The other problem with these embryos that were going to be discarded anyway is that they are not a necessary condition for the good of helping couples with fertility problems to have children. They are a side-effect of the imprecision of the science involved in helping these couples. As that process improves, we have less and less of these "disposable" embryos. What then?

I have great compassion for the people who are suffering and hope for the help that stem cell research could provide. I really don't want to tell them that they have to suffer because of my ethics. Honestly, my preference would be to hide from them, because I think there have to be limits to what we will do, as painful as that is to tell someone.

The research involved may claim to stand above the "culture of death" rhetoric, because it seeks to preserve life, but there's something not quite right in the American hope of medical advance. I can't help but feel that our obsession with prolonging life at any cost is an expression of fear and a result of our collective loss of faith.

When we use scientific advances to create embryos to bring a child into the world it is an expression of hope. When we use scientific advances to fight back death, it can possibly be an expression of hope, but it can also be an expression of fear.

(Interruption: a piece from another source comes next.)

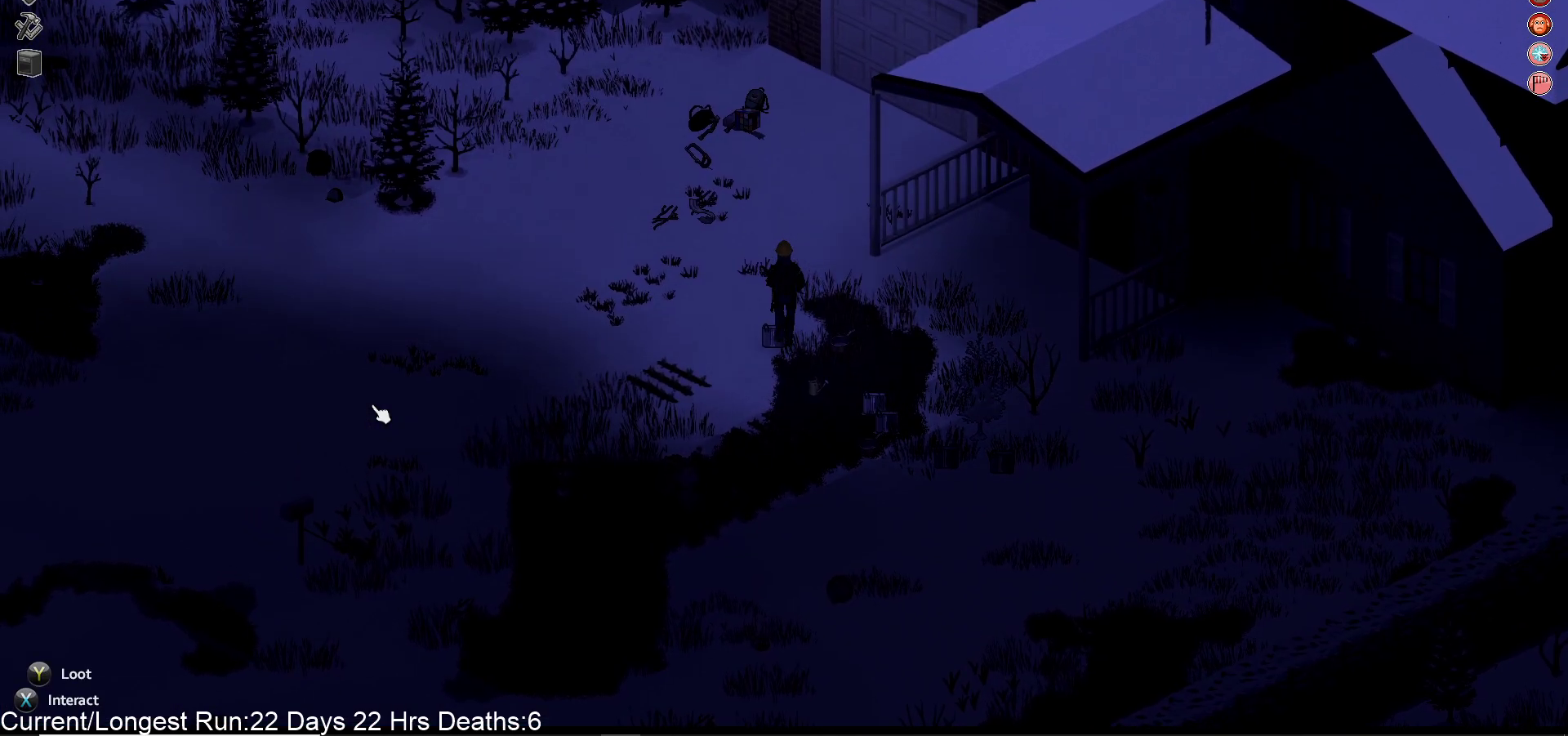
{"buttons": [], "left_stick": "up", "right_stick": "center", "events": []}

Didn't Chancellor Palpatine tell Anakin Skywalker he should support stem cell research?

4 comments:

Dwight P. said...

Brother Melanchthon, I' with you on this one. I think you raise valid concerns, and I think your image of the staircase (to oppose suggestion of a slippery slope) is so good that I may have to crib it in some context.

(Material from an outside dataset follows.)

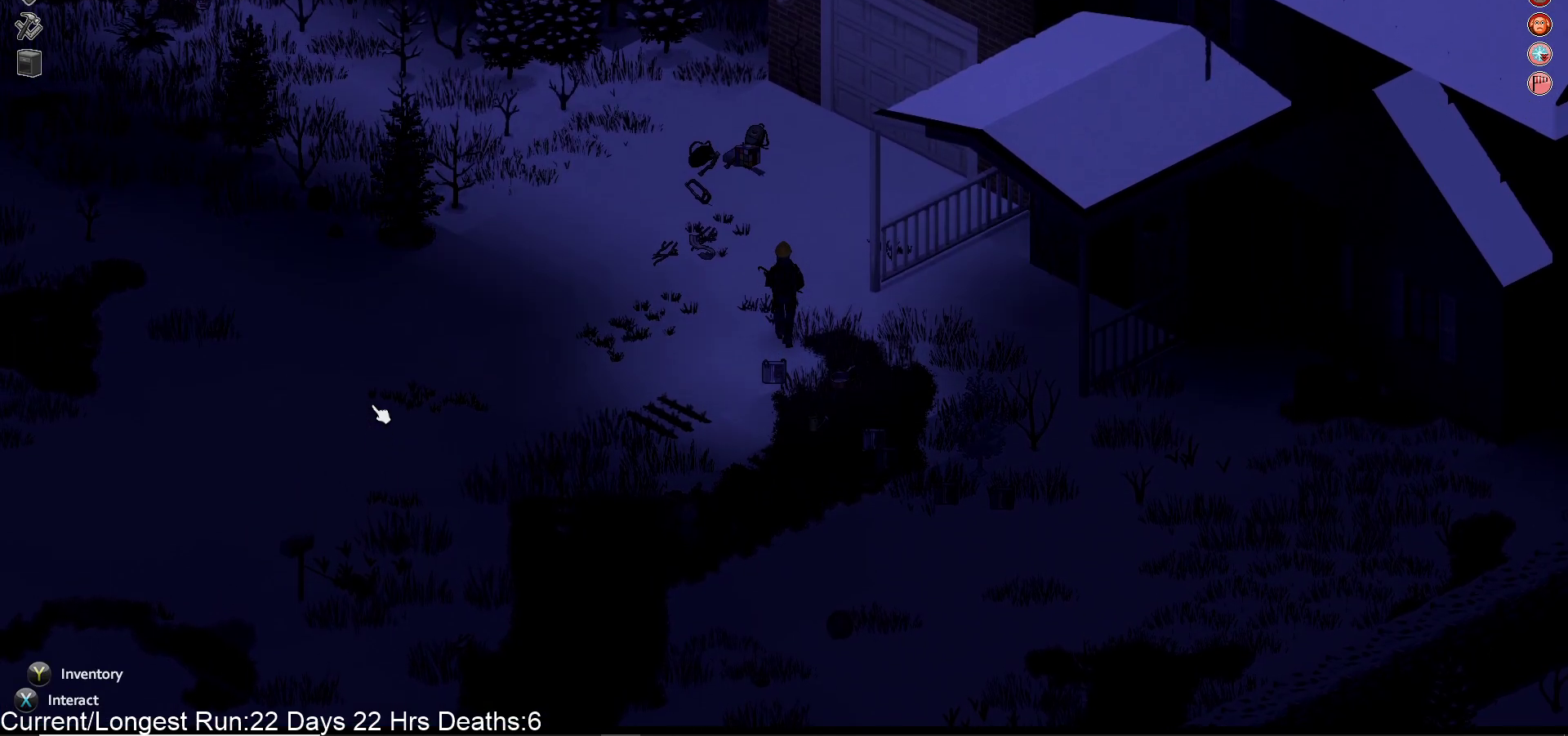
{"buttons": [], "left_stick": "up", "right_stick": "center", "events": []}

I am fundamentally uneasy about how science is proceeding with this research with absolutely no regard to the moral discourse that it obviates. Mustn't we as a society -- narrow that: a Church -- come to some consensus about the issues and their resolution before we begin tinkering with human life? This is science envisioned by Mary Shelley.

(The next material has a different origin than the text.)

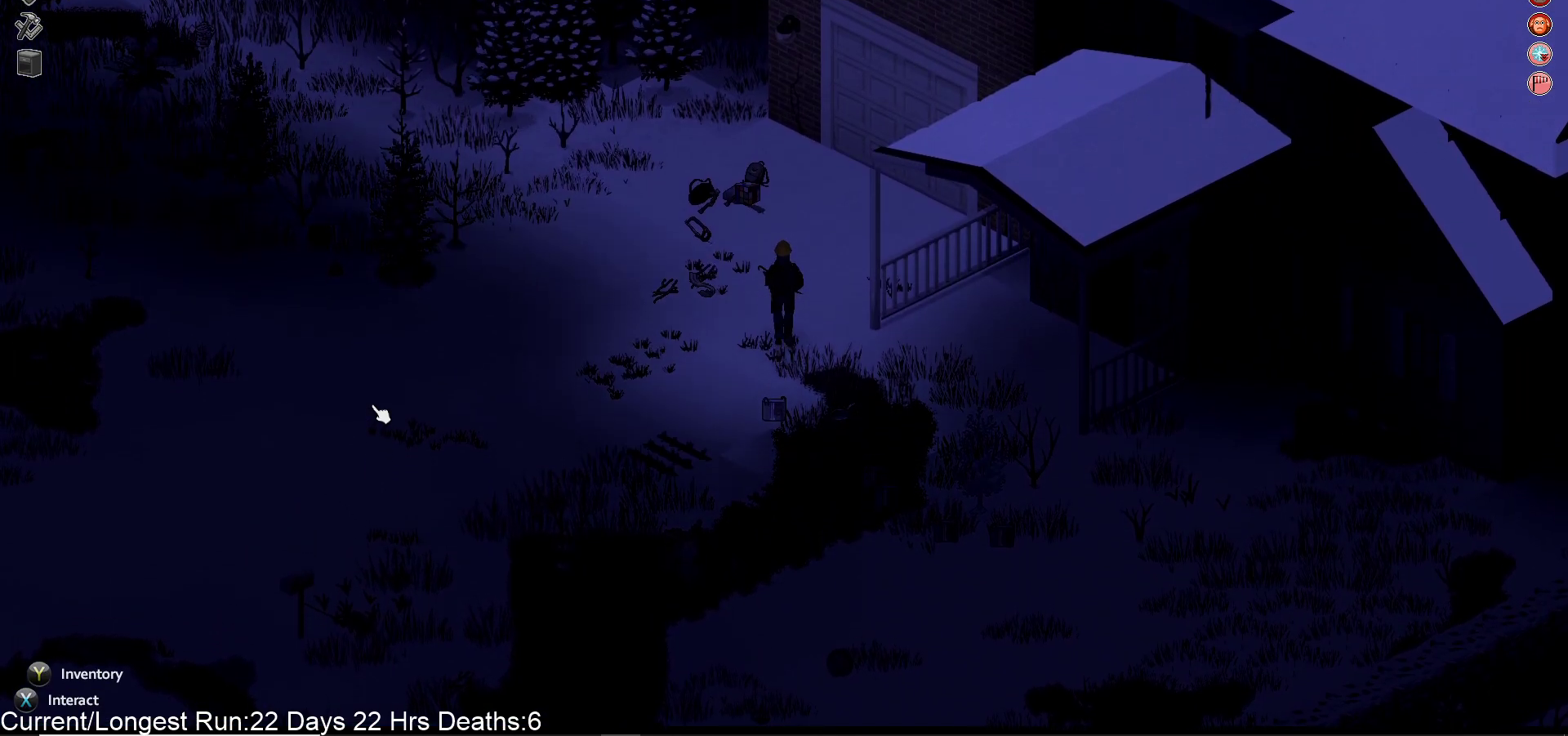
{"buttons": [], "left_stick": "up", "right_stick": "center", "events": []}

The issues here are more significant that those of transplanting human organs or treating illnesses with pharmaceuticals or the like. It is a matter of re-shaping life, of revising the meaning of "life-giving," of trying to get to that other tree in Eden.

I have never, to my knowledge, openly acknowledged agreeing with "W." And I'm not sure I trust his motives or sincerity on this issue. But, with you, I find myself on his side of the argument.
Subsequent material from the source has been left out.